Another change is that, as I arrived, they removed Show Choir from the day’s curriculum and it became a night rehearsal schedule. Having the expectation of remembering things from week to week rather than rehearsing every other day in school was another thing to get used to. We’d rehearse one night a week through October. Marching band would have a night rehearsal which we took over once their season was done. We have kids involved in so many different activities and we encourage that and support it, but we have to get our work done, too. So we’re always trying to balance where our priorities are at any given moment.

CD: So in those last five years, were there specific things that happened that changed your approach?

LM: At one nighttime rehearsal, trying to figure out the balance between how long to work on vocals and how long to work on choreography, how to put the two together, when to put the two together, how much time do you let them get used to it before you start getting really picky – there was a lot learned those first two or three years just about rehearsal technique and practice.

CD: What about getting everyone ready ahead of the school year?

LM: We have a choreography camp the weekend before school starts. That’s when April comes in and teaches the show’s choreography. We hope they remember some of it – we’ll break it down into smaller bits and a slower pace later in the year, because she starts by throwing all of it at us really quickly. Then, the weekend before we head out for our first competition, we do a winter camp to fine tune everything and work on the logistics of getting on and off stage and timing and all that kind of stuff.

CD: Is everyone in Show Choir involved in the rest of the program as well?

LM: Yes – Iowa mandates that all participants in Show Choir are also in a curricular choir and that all of our band members are also members of the band program, with the exception of the keyboardist.

CD: In moving to a new school and designing a new program from scratch, what kinds of big changes have you been able to pursue?

LM: I’m trying to think three to five years down the road and building up to where I want to be at that moment. Because of the financial issues that come into play when starting from scratch, it’s hard to just come right in and say, “Alright, here’s what we’re going to do immediately.”

We’re going to try to not look like what we’ve looked like in the past, but there will be elements of what we’ve done that will obviously be there.

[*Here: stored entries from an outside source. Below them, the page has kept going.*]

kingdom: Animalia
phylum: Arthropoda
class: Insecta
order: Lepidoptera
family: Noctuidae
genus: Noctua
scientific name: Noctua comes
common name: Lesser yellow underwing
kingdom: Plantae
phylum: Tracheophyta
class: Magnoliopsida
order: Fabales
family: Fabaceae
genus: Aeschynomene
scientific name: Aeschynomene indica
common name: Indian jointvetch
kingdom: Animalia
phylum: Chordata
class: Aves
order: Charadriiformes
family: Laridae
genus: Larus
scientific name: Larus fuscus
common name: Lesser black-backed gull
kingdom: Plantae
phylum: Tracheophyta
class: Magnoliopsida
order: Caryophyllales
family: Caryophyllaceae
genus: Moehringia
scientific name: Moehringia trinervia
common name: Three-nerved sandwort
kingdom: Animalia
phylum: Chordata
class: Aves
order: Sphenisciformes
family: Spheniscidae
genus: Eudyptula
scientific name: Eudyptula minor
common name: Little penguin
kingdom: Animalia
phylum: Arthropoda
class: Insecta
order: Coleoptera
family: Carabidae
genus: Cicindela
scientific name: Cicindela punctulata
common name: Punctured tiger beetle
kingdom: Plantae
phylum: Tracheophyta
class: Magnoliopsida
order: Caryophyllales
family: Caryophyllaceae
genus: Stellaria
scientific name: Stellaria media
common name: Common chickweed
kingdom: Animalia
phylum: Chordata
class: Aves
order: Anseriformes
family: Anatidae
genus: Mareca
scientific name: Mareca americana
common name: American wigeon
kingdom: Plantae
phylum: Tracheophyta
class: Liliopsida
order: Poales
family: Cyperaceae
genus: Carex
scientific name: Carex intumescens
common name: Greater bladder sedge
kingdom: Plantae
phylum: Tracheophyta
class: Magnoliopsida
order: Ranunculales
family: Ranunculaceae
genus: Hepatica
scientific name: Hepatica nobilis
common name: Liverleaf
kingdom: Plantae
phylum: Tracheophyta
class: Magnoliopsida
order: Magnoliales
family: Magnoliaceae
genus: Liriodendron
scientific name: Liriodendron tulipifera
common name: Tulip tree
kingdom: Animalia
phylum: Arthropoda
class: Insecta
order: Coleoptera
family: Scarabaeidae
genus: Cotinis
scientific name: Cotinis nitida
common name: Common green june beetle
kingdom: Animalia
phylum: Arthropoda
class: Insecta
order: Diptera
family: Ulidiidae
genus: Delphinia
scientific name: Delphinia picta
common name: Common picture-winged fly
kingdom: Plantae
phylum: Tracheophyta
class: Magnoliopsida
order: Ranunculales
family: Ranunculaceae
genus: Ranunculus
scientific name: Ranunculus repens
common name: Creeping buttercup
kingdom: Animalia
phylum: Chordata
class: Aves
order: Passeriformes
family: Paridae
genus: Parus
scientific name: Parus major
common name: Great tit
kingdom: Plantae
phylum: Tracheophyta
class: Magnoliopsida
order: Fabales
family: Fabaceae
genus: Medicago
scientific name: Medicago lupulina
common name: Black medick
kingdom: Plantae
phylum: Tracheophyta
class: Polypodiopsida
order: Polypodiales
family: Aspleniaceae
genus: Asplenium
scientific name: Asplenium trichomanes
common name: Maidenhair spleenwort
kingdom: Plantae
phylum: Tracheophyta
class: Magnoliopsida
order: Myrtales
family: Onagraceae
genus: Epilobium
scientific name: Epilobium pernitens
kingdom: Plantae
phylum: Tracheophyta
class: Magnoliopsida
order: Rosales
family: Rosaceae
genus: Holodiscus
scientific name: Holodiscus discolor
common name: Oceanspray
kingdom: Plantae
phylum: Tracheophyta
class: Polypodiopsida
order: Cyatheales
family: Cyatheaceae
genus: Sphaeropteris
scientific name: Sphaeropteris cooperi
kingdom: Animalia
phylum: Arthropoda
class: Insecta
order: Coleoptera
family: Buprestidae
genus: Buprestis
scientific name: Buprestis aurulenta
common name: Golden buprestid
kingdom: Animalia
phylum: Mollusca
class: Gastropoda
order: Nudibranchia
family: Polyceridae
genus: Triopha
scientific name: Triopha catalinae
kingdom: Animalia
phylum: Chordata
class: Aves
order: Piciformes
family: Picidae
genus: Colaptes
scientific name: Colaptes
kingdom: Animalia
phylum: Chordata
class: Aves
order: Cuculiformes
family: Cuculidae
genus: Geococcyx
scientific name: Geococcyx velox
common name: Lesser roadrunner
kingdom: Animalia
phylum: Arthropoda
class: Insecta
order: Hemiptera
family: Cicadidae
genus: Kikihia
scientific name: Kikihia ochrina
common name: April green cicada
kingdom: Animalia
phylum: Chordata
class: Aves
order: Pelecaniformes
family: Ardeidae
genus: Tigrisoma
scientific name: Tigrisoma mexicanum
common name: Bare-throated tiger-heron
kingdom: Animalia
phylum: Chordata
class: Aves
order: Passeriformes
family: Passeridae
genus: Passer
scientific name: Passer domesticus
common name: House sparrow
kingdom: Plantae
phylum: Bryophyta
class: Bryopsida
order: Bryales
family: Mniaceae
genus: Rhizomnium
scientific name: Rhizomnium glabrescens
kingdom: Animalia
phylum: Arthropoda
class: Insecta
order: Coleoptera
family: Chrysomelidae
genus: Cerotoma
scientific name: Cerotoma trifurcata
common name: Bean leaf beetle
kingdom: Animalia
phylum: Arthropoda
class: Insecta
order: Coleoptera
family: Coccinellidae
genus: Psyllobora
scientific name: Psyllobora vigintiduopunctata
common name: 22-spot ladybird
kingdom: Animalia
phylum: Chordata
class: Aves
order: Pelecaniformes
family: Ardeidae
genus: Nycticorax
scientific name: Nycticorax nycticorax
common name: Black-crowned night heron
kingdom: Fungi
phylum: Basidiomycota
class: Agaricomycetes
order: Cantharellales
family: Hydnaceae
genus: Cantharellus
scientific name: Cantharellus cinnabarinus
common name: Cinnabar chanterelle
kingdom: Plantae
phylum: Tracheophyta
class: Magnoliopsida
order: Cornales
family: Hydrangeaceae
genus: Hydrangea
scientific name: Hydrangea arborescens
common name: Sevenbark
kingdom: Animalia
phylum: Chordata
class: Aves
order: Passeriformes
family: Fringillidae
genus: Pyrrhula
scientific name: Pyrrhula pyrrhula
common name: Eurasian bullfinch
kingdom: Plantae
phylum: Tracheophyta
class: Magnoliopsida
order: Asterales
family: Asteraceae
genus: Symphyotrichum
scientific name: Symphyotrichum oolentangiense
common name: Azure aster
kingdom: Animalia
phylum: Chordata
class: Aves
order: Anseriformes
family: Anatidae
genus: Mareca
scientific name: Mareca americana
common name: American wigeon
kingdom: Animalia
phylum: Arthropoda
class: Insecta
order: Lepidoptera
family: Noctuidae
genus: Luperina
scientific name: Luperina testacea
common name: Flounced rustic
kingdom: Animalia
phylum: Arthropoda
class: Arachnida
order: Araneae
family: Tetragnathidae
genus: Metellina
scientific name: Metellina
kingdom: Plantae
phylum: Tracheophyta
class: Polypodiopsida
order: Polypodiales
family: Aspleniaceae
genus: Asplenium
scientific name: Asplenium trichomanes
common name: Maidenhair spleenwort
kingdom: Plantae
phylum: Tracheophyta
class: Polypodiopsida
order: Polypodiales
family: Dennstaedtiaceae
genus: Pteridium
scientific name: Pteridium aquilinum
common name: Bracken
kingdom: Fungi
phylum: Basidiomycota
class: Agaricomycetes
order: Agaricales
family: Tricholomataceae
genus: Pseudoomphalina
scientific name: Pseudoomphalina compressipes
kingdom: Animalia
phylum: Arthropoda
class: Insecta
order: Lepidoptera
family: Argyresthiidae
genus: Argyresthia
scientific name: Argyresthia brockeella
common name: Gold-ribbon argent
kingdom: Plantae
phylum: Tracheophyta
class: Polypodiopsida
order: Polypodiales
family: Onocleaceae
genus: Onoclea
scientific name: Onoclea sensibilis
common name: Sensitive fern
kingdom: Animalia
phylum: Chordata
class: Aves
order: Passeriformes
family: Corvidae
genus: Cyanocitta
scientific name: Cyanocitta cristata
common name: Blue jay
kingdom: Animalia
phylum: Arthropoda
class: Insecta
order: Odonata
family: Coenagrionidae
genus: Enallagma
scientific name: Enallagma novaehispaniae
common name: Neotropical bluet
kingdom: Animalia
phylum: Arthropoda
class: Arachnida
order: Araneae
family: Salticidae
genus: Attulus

It’s going to be building and also taking baby steps for the parents and students who are used to seeing a certain way of doing things. Moving them down a different path is going to be fun.

CD: So you’ve got a sort of drastically different vision that you’d like to get to?

LM: We don’t have names for the groups yet, but I’d like to move the varsity program toward the types of performances where nobody really knows what to expect. Not what they’re going to do, how they’re going to do it, the twists and turns that we’ll be doing within the show, or anything. With Visual Adrenaline, there was an expectation of what the show would be because that’s how it’s been for so long. It’s been a challenge to find ways to push the envelope.

The funny thing is that the kids and the parents involved at the time are gung-ho and happy to go with new ideas. It’s the past parents, the adjudicators, and people who have seen them for years that end up having issues with little changes. And that’s one of the great things about Ankeny, really – past parents and administrators are all so proud of what we do. I see parents from my first year teaching here that are still coming to our shows. It can be a double-edged sword because they’re so passionate about what we do that when we change something, they can recoil a little bit.  But I wouldn’t change this experience for anything. With the new group, I’ve already told everyone to be prepared to be different – the students and the parents. It’s going to be a different ride, so let’s go.